The demand side disruptions due to the pandemic seem quite perceptible now as investment rate in the economy is pegged to touch multi-year low. As per CSO's first advance estimates, the ratio of gross fixed capital formation to GDP, at current prices, is expected to decline to 24.2 per cent for fiscal year 2021, the lowest since FY96. Moreover, these are likely to witness its sharpest fall of around 270 basis points over last year. Measured on constant prices, the investment-to-GDP ratio is expected to fall to a 16-year low of 27.6 per cent.
According to Sushant Hede, Associate Economist, CARE Ratings, "Private sector investment in the economy continues to be slow during the year as they are awaiting more normalisation in the economy, further reduction of COVID-19 cases and roll-out of vaccine. From the funding point of view, despite ample liquidity in the banking system, bank credit off-take continues to remain tepid of around 6 per cent (year-on-year) till December 18, 2020). This has been one of the key reasons for slowdown in investment rate in the economy."

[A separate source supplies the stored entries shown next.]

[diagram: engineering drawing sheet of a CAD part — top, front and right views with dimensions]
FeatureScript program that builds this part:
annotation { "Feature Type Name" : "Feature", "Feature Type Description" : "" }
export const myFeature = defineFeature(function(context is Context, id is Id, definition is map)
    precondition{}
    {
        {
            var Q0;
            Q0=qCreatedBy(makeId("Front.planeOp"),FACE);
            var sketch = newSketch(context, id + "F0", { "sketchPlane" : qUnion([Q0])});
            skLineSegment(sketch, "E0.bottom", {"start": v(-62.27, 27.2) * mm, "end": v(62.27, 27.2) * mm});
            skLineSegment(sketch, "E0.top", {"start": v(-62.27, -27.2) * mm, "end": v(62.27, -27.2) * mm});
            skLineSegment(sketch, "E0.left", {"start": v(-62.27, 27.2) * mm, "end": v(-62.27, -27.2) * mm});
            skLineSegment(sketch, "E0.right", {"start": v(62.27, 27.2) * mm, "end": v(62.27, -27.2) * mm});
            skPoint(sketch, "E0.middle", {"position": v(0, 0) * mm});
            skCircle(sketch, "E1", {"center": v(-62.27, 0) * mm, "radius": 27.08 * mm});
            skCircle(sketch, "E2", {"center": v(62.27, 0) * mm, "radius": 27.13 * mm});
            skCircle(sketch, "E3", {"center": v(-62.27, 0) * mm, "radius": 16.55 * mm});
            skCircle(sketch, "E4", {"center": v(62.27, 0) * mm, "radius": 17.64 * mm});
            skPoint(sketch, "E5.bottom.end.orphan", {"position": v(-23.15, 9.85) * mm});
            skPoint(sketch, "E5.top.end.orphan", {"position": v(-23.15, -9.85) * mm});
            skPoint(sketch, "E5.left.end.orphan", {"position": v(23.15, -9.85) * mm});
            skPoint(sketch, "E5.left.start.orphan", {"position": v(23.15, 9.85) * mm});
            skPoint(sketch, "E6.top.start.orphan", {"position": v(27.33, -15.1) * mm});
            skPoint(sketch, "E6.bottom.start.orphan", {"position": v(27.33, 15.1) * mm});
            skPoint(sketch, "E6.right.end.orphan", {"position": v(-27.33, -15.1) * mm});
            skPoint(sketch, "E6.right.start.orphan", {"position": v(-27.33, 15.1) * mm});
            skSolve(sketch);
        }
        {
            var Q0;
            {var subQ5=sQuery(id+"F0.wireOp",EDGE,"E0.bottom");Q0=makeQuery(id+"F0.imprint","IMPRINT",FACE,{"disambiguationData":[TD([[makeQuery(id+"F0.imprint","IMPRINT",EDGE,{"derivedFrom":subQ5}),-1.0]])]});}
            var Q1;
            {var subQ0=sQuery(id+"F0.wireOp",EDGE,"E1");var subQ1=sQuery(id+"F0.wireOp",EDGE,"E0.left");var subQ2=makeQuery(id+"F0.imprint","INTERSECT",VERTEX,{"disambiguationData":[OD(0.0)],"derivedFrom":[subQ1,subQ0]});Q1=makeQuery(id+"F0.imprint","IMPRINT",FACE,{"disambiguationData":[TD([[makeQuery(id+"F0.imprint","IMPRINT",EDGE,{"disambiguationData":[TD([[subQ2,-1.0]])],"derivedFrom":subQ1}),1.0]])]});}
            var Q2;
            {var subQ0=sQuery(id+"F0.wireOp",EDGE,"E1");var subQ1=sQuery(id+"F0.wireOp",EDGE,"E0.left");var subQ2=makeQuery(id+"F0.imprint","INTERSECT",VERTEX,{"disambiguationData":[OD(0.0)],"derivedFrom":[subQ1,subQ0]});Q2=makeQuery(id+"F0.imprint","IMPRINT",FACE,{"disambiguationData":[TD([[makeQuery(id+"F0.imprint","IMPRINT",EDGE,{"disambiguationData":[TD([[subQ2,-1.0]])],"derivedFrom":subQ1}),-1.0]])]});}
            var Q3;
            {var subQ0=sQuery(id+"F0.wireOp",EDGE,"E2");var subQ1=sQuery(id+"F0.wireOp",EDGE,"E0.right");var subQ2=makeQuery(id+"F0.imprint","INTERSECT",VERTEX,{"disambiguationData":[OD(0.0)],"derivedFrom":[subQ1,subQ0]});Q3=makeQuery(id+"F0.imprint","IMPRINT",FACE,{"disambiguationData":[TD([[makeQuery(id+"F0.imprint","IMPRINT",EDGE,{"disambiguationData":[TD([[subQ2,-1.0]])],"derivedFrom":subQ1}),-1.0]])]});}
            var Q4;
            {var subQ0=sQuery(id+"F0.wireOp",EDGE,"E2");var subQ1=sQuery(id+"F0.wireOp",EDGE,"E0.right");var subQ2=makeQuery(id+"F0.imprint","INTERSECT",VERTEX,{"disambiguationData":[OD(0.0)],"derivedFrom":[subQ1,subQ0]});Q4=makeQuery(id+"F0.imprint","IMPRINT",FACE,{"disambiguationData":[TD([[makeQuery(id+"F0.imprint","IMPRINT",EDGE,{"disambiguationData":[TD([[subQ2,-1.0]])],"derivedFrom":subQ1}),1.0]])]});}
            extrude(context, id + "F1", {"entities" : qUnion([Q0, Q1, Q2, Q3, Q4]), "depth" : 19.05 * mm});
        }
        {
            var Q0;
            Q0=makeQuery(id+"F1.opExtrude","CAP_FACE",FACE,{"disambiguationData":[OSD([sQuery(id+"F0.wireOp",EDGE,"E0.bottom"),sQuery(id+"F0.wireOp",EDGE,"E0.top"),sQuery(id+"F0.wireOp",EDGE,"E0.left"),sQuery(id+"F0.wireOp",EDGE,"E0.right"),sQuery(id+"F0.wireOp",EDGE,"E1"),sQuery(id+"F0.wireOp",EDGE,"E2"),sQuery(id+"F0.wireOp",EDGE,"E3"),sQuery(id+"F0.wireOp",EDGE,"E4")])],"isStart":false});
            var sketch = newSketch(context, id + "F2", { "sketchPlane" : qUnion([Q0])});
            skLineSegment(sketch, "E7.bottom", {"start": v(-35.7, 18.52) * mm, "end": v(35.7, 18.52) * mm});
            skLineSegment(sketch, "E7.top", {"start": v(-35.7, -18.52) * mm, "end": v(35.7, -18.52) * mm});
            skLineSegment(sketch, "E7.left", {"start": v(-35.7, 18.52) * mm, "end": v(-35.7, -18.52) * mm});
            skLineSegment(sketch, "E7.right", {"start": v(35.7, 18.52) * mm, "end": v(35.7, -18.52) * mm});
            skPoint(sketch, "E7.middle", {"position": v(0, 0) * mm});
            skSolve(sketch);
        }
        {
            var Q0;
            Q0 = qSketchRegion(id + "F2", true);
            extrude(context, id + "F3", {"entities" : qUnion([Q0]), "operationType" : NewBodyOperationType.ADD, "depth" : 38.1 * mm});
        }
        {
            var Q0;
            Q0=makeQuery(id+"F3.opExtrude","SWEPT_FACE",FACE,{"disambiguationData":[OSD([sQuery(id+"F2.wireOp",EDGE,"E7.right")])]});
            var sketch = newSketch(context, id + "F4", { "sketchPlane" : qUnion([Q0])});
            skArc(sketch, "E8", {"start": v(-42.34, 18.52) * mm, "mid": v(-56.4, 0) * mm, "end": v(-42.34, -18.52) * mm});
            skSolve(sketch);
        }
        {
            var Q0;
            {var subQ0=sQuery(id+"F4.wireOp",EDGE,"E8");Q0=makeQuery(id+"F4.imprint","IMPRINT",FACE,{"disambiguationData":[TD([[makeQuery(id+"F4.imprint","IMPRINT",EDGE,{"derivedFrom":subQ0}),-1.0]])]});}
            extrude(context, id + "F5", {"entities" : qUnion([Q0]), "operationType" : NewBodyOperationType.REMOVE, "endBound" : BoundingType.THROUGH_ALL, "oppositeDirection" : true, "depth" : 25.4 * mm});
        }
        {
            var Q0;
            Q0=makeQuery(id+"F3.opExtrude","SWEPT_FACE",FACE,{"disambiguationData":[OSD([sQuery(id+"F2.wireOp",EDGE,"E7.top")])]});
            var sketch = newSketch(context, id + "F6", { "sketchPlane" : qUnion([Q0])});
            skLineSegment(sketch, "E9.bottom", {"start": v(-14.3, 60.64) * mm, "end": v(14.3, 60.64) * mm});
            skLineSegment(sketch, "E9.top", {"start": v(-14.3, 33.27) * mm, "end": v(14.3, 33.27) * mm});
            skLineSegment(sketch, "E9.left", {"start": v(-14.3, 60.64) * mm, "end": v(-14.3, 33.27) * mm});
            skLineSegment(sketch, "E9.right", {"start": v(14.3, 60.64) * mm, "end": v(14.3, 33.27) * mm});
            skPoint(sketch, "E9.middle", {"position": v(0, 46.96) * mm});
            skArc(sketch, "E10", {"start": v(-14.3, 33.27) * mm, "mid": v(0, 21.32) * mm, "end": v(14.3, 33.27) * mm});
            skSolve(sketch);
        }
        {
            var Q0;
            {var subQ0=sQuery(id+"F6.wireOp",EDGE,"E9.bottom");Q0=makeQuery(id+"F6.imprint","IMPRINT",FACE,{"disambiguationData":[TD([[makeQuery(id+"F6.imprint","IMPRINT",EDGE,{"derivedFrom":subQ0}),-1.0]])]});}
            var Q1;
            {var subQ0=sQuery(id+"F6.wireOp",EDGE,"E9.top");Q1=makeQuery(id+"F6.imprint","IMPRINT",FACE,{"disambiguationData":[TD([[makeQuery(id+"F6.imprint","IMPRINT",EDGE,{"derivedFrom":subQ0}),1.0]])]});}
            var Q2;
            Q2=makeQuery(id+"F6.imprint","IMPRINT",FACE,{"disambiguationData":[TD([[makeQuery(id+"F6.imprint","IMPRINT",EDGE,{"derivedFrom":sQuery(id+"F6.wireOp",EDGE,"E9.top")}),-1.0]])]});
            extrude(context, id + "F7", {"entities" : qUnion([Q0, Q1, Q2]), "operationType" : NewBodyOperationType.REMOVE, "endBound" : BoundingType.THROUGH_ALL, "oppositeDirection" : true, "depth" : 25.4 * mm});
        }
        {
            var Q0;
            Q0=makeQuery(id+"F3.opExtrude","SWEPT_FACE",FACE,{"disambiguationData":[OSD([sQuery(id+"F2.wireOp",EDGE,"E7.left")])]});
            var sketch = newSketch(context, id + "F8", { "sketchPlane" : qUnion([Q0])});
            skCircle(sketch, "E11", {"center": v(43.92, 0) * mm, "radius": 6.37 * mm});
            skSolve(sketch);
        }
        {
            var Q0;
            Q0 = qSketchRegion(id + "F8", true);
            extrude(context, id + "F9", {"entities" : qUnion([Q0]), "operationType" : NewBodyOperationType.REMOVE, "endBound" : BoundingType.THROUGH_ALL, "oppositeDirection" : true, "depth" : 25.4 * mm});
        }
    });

Gross fixed capital formation (GFCF), which reflects the investment demand in the country, will probably collapse by 14.5 per cent (at constant prices) in absence of any capital formation by corporates this year owing to uncertainty surrounding the coronavirus. "The slowdown in the investment rate in the economy has become a trend and needs to reverse soon for the overall economy to grow faster. However, with the lingering uncertainty surrounding COVID-19, subdued capacity utilisation at the aggregate level, sustained risk-aversion by lenders, the expected recovery could take a longer time period," adds Hede.
Meanwhile, capital expenditure by the government has been healthy with a growth of around 12 per cent during April-November 2020 compared with corresponding period last year. Also, foreign direct investment into the economy for the first half of the FY21 was high which is an encouraging sign, he adds further.